Children and adults alike are huddling around small totes on the dock at Petersburg’s North Harbor. The plastic containers are full of creatures crawling around in sea water. They were brought to the surface by divers with the Alaska Department of Fish and Game.
There’s a variety of animals–sea stars, urchins, scallops, a tiny octopus, all kinds of crabs…and something else rather peculiar. It looks like a large white-ish sea plant with pod-shaped branches.
“These are squid eggs actually,” said Joe Stratman, a biologist with ADF&G.

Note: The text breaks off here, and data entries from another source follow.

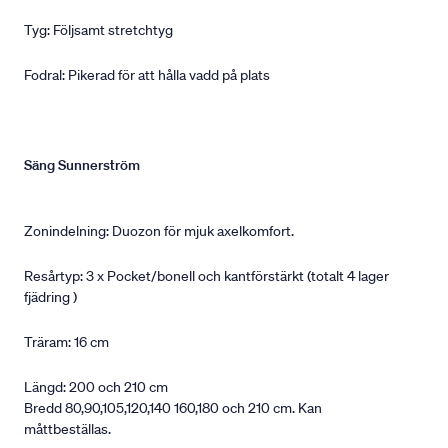
Tyg: Följsamt stretchtyg
Fodral: Pikerad för att hålla vadd på plats
Säng Sunnerström
Zonindelning: Duozon för mjuk axelkomfort.
Resårtyp: 3 x Pocket/bonell och kantförstärkt (totalt 4 lager
fjädring )
Träram: 16 cm
Längd: 200 och 210 cm
Bredd 80,90,105,120,140 160,180 och 210 cm. Kan
måttbeställas.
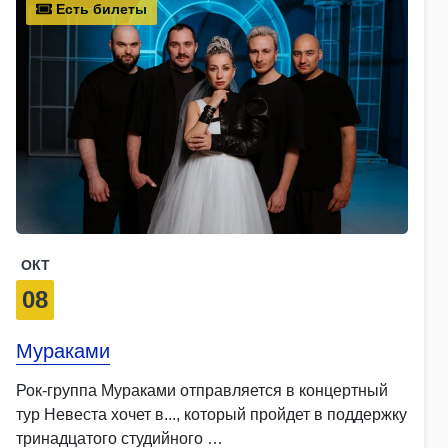
Есть билеты
ОКТ
08
Мураками
Рок-группа Мураками отправляется в концертный
тур Невеста хочет в..., который пройдет в поддержку
тринадцатого студийного …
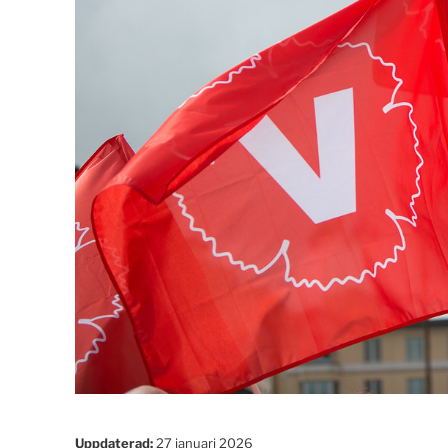
Uppdaterad:
27 januari 2026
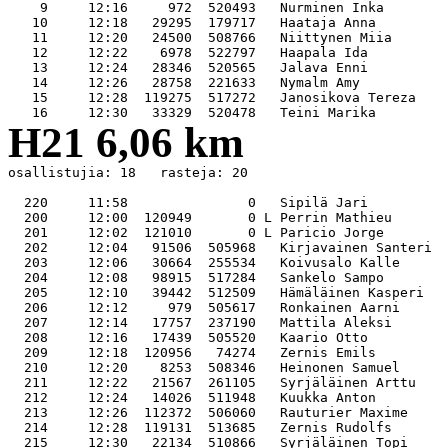
    9     12:16     972  520493   Nurminen Inka        
   10     12:18   29295  179717   Haataja Anna         
   11     12:20   24500  508766   Niittynen Miia       
   12     12:22    6978  522797   Haapala Ida          
   13     12:24   28346  520565   Jalava Enni          
   14     12:26   28758  221633   Nymalm Amy           
   15     12:28  119275  517272   Janosikova Tereza    
H21 6,06 km
osallistujia: 18   rasteja: 20

  220     11:58               0   Sipilä Jari          
  200     12:00  120949       0 L Perrin Mathieu       
  201     12:02  121010       0 L Paricio Jorge        
  202     12:04   91506  505968   Kirjavainen Santeri  
  203     12:06   30664  255534   Koivusalo Kalle      
  204     12:08   98915  517284   Sankelo Sampo        
  205     12:10   39442  512509   Hämäläinen Kasperi   
  206     12:12     979  505617   Ronkainen Aarni      
  207     12:14   17757  237190   Mattila Aleksi       
  208     12:16   17439  505520   Kaario Otto          
  209     12:18  120956   74274   Zernis Emils         
  210     12:20    8253  508346   Heinonen Samuel      
  211     12:22   21567  261105   Syrjäläinen Arttu    
  212     12:24   14026  511948   Kuukka Anton         
  213     12:26  112372  506060   Rauturier Maxime     
  214     12:28  119131  513685   Zernis Rudolfs       
  215     12:30   22134  510866   Syrjäläinen Topi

Stratman is on the dock wearing a red and black dry suit. He manages crab fisheries in Southeast Alaska but once a year gets a chance to do some diving too.
“I’ve never seen these before,” Stratman said. “It almost looks like an anemone but it’s just a collection of squid eggs.”
Also showing off the sea life today is Dive Safety Officer, Jeff Meucci. He shows some children the difference between two sea urchins.
“This one here is related to these guys but these guys live in the harbors and this one lives out at the ocean,” Meucci said.
Meucci is the one who found the squid eggs. He’s been diving for the State for 17 years.
“I’ve never seen it before where there are thousands and thousands of squid, male and females coming together mating and laying all these eggs. The whole sea floor was just covered with all of these skeins of squid eggs,” Meucci said. “It’s just really cool.”
Meucci supervises state diving in Southeast from British Columbia to Yakutat. He works out of the state research vessel Kestrel. He dives mostly near Ketchikan, Sitka, and Craig doing stock assessments for geoducks, sea cucumbers, and red urchins. That information determines what can be harvested in the fall fisheries. In the spring he’s checking on herring.
More recently, the state divers have started working with a science center in Sitka to research how many abalone sea snails are in Southeast. The species was harvested back in the 80s and 90s and researchers want a baseline population.
The divers are also collaborating with the Smithsonian Environmental Research Center to study some new invasive species. One is the green crab south of Ketchikan and another is something known as tunicates found near Sitka.
“It’s like a sponge. It covers everything,” Meucci said. “It’s not natural to Southeast Alaska but they were brought in somehow into Whiting Harbor and they have started to cover all the rock and the kelp and I think what people are concerned about is that we don’t want that invasive species to impact any of the habitat that the herring might be spawning on.”
Meucci and other divers are helping to find ways to safely eradicate the tunicates in the harbor.
But aside from researching specific species, one of Meucci’s favorite things to do is share sea creature science with the public.
“These are things that are all around us,” Meucci said. “Like I said, I’ve been doing this for 17 years and I’m still excited to get back in the water every morning. I can hardly wait to get in the water. I get wore out the end of a trip but I’m very fortunate, I love what I do.”
Meucci knows most people don’t have access to the sea like he does. And he enjoys helping them get at least a peek at that underwater world.